■ **Task item**
Transcribe the complete listing exactly.

━━━━━━━━━━━━━━━━━━━━

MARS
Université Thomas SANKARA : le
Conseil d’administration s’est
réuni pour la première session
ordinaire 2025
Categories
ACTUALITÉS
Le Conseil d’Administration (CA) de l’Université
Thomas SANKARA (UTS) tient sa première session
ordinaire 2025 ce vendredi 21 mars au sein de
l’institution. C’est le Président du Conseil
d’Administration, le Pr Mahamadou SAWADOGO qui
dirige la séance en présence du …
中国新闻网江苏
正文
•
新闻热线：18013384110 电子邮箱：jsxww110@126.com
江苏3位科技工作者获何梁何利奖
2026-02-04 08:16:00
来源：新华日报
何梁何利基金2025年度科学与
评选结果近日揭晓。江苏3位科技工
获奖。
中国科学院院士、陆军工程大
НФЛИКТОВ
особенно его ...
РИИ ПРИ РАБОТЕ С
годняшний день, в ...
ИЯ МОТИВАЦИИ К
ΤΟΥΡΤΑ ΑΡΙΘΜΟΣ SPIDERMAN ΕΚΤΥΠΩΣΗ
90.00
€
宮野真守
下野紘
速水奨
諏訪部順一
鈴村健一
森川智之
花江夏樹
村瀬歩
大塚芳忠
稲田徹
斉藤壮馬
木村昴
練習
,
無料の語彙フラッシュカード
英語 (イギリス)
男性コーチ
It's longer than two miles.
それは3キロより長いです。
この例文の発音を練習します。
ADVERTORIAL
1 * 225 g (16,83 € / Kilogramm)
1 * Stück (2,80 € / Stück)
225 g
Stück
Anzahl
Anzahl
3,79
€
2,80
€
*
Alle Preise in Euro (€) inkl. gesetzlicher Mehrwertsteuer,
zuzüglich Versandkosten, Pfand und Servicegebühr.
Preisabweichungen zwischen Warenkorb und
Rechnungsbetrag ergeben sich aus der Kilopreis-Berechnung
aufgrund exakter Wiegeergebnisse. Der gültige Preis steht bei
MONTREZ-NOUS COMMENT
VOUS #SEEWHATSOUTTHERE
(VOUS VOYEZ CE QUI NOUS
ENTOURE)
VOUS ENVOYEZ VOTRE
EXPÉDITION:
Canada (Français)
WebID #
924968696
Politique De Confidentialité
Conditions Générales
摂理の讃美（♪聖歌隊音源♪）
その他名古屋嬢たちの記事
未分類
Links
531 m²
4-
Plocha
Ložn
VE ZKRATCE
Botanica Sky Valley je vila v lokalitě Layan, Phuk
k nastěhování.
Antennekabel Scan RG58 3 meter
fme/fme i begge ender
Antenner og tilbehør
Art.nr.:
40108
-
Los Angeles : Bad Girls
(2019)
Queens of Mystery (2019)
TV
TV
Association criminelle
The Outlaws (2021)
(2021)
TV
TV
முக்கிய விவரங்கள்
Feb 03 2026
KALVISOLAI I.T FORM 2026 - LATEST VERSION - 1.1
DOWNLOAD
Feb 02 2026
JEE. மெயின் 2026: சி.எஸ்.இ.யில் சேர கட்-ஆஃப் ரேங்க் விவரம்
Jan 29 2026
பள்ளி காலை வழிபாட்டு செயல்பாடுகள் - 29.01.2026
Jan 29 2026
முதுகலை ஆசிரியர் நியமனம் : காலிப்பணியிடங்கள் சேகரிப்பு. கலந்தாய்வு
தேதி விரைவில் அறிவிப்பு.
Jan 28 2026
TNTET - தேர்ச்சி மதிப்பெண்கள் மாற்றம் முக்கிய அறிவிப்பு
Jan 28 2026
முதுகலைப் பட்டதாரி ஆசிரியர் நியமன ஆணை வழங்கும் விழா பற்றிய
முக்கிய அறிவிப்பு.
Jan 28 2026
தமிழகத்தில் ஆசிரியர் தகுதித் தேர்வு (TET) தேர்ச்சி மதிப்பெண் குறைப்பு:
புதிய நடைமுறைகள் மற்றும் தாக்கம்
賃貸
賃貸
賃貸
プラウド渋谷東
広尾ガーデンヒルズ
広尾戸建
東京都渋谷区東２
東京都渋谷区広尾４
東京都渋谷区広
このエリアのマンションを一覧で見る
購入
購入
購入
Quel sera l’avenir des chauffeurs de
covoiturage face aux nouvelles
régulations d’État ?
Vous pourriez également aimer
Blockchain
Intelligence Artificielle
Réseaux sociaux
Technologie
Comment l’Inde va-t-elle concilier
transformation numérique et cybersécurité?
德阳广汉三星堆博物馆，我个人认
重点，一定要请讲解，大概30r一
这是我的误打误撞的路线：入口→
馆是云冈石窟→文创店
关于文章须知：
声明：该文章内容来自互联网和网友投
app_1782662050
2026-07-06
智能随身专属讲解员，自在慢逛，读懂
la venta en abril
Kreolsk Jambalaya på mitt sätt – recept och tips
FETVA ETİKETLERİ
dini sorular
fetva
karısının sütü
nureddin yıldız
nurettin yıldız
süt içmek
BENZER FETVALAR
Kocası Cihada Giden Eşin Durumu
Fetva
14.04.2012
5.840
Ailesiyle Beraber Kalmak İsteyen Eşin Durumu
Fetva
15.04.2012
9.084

━━━━━━━━━━━━━━━━━━━━

■ **Response for this exercise**
MARS
Université Thomas SANKARA : le
Conseil d’administration s’est
réuni pour la première session
ordinaire 2025
Categories
ACTUALITÉS
Le Conseil d’Administration (CA) de l’Université
Thomas SANKARA (UTS) tient sa première session
ordinaire 2025 ce vendredi 21 mars au sein de
l’institution. C’est le Président du Conseil
d’Administration, le Pr Mahamadou SAWADOGO qui
dirige la séance en présence du …
中国新闻网江苏
正文
•
新闻热线：18013384110 电子邮箱：jsxww110@126.com
江苏3位科技工作者获何梁何利奖
2026-02-04 08:16:00
来源：新华日报
何梁何利基金2025年度科学与
评选结果近日揭晓。江苏3位科技工
获奖。
中国科学院院士、陆军工程大
НФЛИКТОВ
особенно его ...
РИИ ПРИ РАБОТЕ С
годняшний день, в ...
ИЯ МОТИВАЦИИ К
ΤΟΥΡΤΑ ΑΡΙΘΜΟΣ SPIDERMAN ΕΚΤΥΠΩΣΗ
90.00
€
宮野真守
下野紘
速水奨
諏訪部順一
鈴村健一
森川智之
花江夏樹
村瀬歩
大塚芳忠
稲田徹
斉藤壮馬
木村昴
練習
,
無料の語彙フラッシュカード
英語 (イギリス)
男性コーチ
It's longer than two miles.
それは3キロより長いです。
この例文の発音を練習します。
ADVERTORIAL
1 * 225 g (16,83 € / Kilogramm)
1 * Stück (2,80 € / Stück)
225 g
Stück
Anzahl
Anzahl
3,79
€
2,80
€
*
Alle Preise in Euro (€) inkl. gesetzlicher Mehrwertsteuer,
zuzüglich Versandkosten, Pfand und Servicegebühr.
Preisabweichungen zwischen Warenkorb und
Rechnungsbetrag ergeben sich aus der Kilopreis-Berechnung
aufgrund exakter Wiegeergebnisse. Der gültige Preis steht bei
MONTREZ-NOUS COMMENT
VOUS #SEEWHATSOUTTHERE
(VOUS VOYEZ CE QUI NOUS
ENTOURE)
VOUS ENVOYEZ VOTRE
EXPÉDITION:
Canada (Français)
WebID #
924968696
Politique De Confidentialité
Conditions Générales
摂理の讃美（♪聖歌隊音源♪）
その他名古屋嬢たちの記事
未分類
Links
531 m²
4-
Plocha
Ložn
VE ZKRATCE
Botanica Sky Valley je vila v lokalitě Layan, Phuk
k nastěhování.
Antennekabel Scan RG58 3 meter
fme/fme i begge ender
Antenner og tilbehør
Art.nr.:
40108
-
Los Angeles : Bad Girls
(2019)
Queens of Mystery (2019)
TV
TV
Association criminelle
The Outlaws (2021)
(2021)
TV
TV
முக்கிய விவரங்கள்
Feb 03 2026
KALVISOLAI I.T FORM 2026 - LATEST VERSION - 1.1
DOWNLOAD
Feb 02 2026
JEE. மெயின் 2026: சி.எஸ்.இ.யில் சேர கட்-ஆஃப் ரேங்க் விவரம்
Jan 29 2026
பள்ளி காலை வழிபாட்டு செயல்பாடுகள் - 29.01.2026
Jan 29 2026
முதுகலை ஆசிரியர் நியமனம் : காலிப்பணியிடங்கள் சேகரிப்பு. கலந்தாய்வு
தேதி விரைவில் அறிவிப்பு.
Jan 28 2026
TNTET - தேர்ச்சி மதிப்பெண்கள் மாற்றம் முக்கிய அறிவிப்பு
Jan 28 2026
முதுகலைப் பட்டதாரி ஆசிரியர் நியமன ஆணை வழங்கும் விழா பற்றிய
முக்கிய அறிவிப்பு.
Jan 28 2026
தமிழகத்தில் ஆசிரியர் தகுதித் தேர்வு (TET) தேர்ச்சி மதிப்பெண் குறைப்பு:
புதிய நடைமுறைகள் மற்றும் தாக்கம்
賃貸
賃貸
賃貸
プラウド渋谷東
広尾ガーデンヒルズ
広尾戸建
東京都渋谷区東２
東京都渋谷区広尾４
東京都渋谷区広
このエリアのマンションを一覧で見る
購入
購入
購入
Quel sera l’avenir des chauffeurs de
covoiturage face aux nouvelles
régulations d’État ?
Vous pourriez également aimer
Blockchain
Intelligence Artificielle
Réseaux sociaux
Technologie
Comment l’Inde va-t-elle concilier
transformation numérique et cybersécurité?
德阳广汉三星堆博物馆，我个人认
重点，一定要请讲解，大概30r一
这是我的误打误撞的路线：入口→
馆是云冈石窟→文创店
关于文章须知：
声明：该文章内容来自互联网和网友投
app_1782662050
2026-07-06
智能随身专属讲解员，自在慢逛，读懂
la venta en abril
Kreolsk Jambalaya på mitt sätt – recept och tips
FETVA ETİKETLERİ
dini sorular
fetva
karısının sütü
nureddin yıldız
nurettin yıldız
süt içmek
BENZER FETVALAR
Kocası Cihada Giden Eşin Durumu
Fetva
14.04.2012
5.840
Ailesiyle Beraber Kalmak İsteyen Eşin Durumu
Fetva
15.04.2012
9.084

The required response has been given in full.